Although if you do this, doing the common sense thing, “you run into the sort of opposition that doesn’t make any sense at all, the most bizarre pressure groups".

Earlier this month Vine criticised the Royal Borough of Kensington and Chelsea Council (RKBC) accusing them of being “anti cyclist after a "horror show’" journey with his wife.

The presenter explained that he started cycling in his mid-40s after he was getting “fatter and sadder”, and now rides 15 miles every weekday.

“It’s all you need to stay fit,” he explained. “As someone brilliantly said, the bike is a flying machine powered by muffins. There is just the risk of sudden death. And that’s what began to make me more assertive about safety.”

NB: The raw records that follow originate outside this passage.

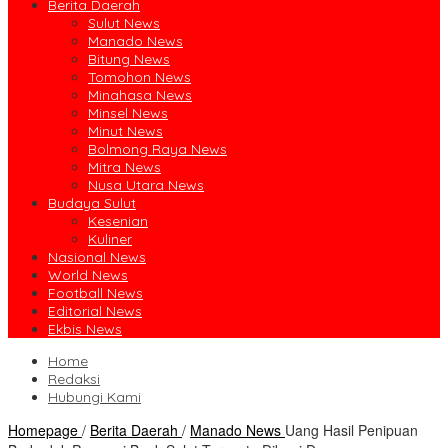
Berita Daerah
Sulut News
Manado News
Bitung News
Tomohon News
Minahasa News
Minsel News
Minut News
Bolmong Raya News
Mitra News
Nusa Utara News
Budaya Sulut
Kesenian
Kuliner
Nasional News
World News
Football News
Editorial News
Ekbis News
Home
Redaksi
Hubungi Kami
Homepage
/
Berita Daerah
/
Manado News
Uang Hasil Penipuan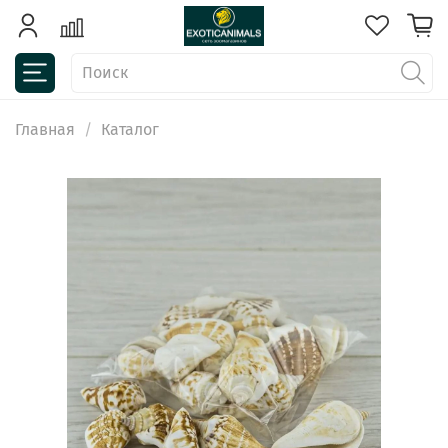
Главная
Каталог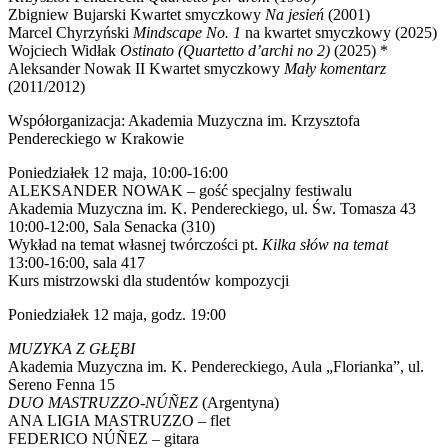
Zbigniew Bujarski Kwartet smyczkowy
Na jesień
(2001)
Marcel Chyrzyński
Mindscape No. 1
na kwartet smyczkowy (2025)
Wojciech Widłak
Ostinato (Quartetto d’archi no 2)
(2025) *
Aleksander Nowak II Kwartet smyczkowy
Mały komentarz
(2011/2012)
Współorganizacja: Akademia Muzyczna im. Krzysztofa
Pendereckiego w Krakowie
Poniedziałek 12 maja, 10:00-16:00
ALEKSANDER NOWAK – gość specjalny festiwalu
Akademia Muzyczna im. K. Pendereckiego, ul. Św. Tomasza 43
10:00-12:00, Sala Senacka (310)
Wykład na temat własnej twórczości pt.
Kilka słów na temat
13:00-16:00, sala 417
Kurs mistrzowski dla studentów kompozycji
Poniedziałek 12 maja, godz. 19:00
MUZYKA Z GŁĘBI
Akademia Muzyczna im. K. Pendereckiego, Aula „Florianka”, ul.
Sereno Fenna 15
DUO MASTRUZZO-NÚÑEZ
(Argentyna)
ANA LIGIA MASTRUZZO – flet
FEDERICO NÚÑEZ – gitara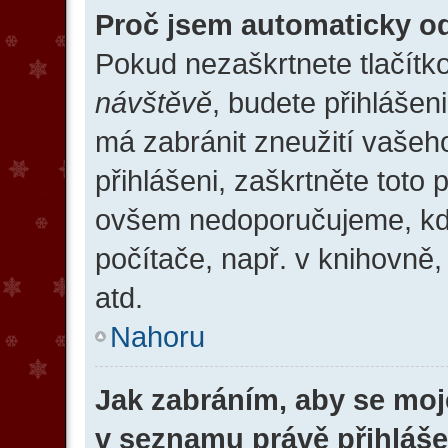
Proč jsem automaticky o
Pokud nezaškrtnete tlačítk
návštěvě
, budete přihlášen
má zabránit zneužití vašeh
přihlášeni, zaškrtněte toto 
ovšem nedoporučujeme, kdy
počítače, např. v knihovně,
atd.
Nahoru
Jak zabráním, aby se moj
v seznamu právě přihláš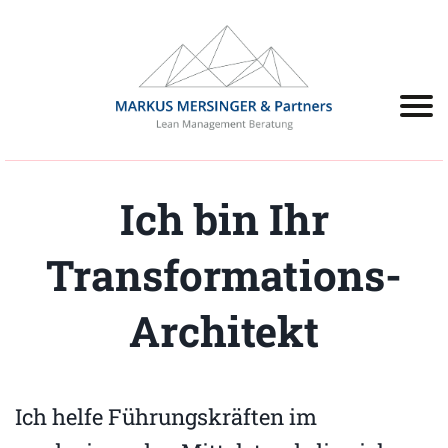
Ich bin Ihr
Transformations-
Architekt
Ich helfe Führungskräften im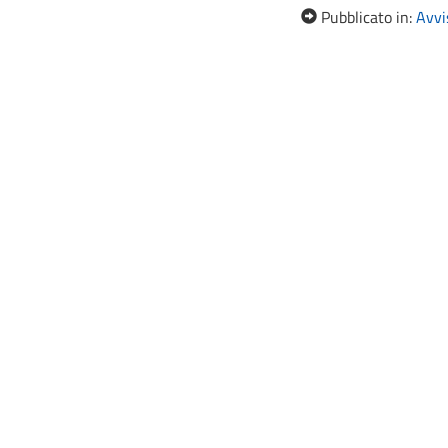
Pubblicato in:
Avvis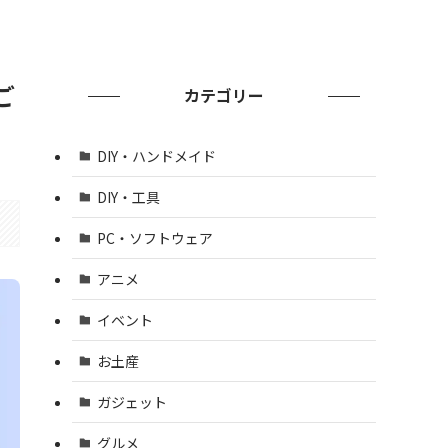
ご
カテゴリー
DIY・ハンドメイド
DIY・工具
PC・ソフトウェア
アニメ
イベント
お土産
ガジェット
グルメ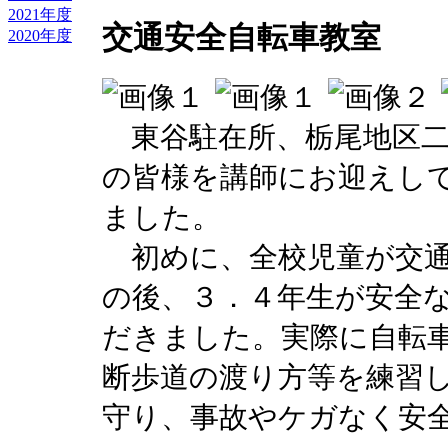
2021年度
交通安全自転車教室
2020年度
東谷駐在所、栃尾地区二
の皆様を講師にお迎えし
ました。
初めに、全校児童が交通
の後、３．４年生が安全
だきました。実際に自転
断歩道の渡り方等を練習
守り、事故やケガなく安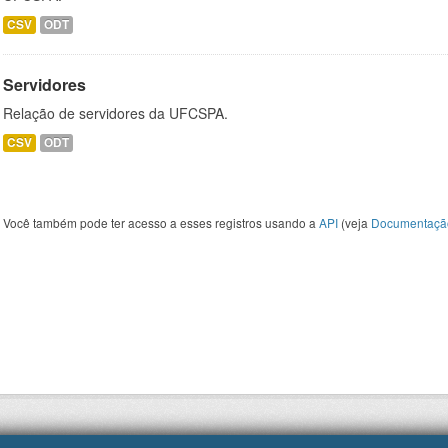
CSV
ODT
Servidores
Relação de servidores da UFCSPA.
CSV
ODT
Você também pode ter acesso a esses registros usando a
API
(veja
Documentaçã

Vine began filming his cycling in order to try and show up bad drivers for their behaviour, which he thought was the only way to tackle the issue.

“I thought, I need to properly try to understand what’s putting me at risk and take whatever measures I can," he said. "For me, that was enforcement. I think that in the end, bad drivers respond to enforcement.”

Despite being a BBC employee, with a long-running BBC Radio 2 radio show, he said he is not worried of being accused of being biased on the subject.

“I think the general principle is, I can speak truthfully and from my own point of view about issues like cycling down this street, which I do every day, or road deaths," he explained. "We’re not impartial about road death – it’s a bad thing, and cycle safety is a good thing, and it’s clear that the more segregated cycle lanes you have, the safer cyclists are.”

Vine thinks that something has changed in the driving mentality, which has made roads more dangerous for vulnerable road users, such as cyclists.

“For too long we’ve had the view that if you’re driving a car, and you’re going at 29mph on a 30mph street, it doesn’t matter what happens in front of you, you’re not to blame,” he said. “You become much more conscious of other road users when you are vulnerable yourself.

“But something odd has happened with car safety. Cars are sold on the basis you’ll be moving around in a massive shell, with airbags. No one who buys a car ever says: ‘What will happen if this hits a child?’ Clearly the mindset has changed. The cars have become obese, followed by the drivers.”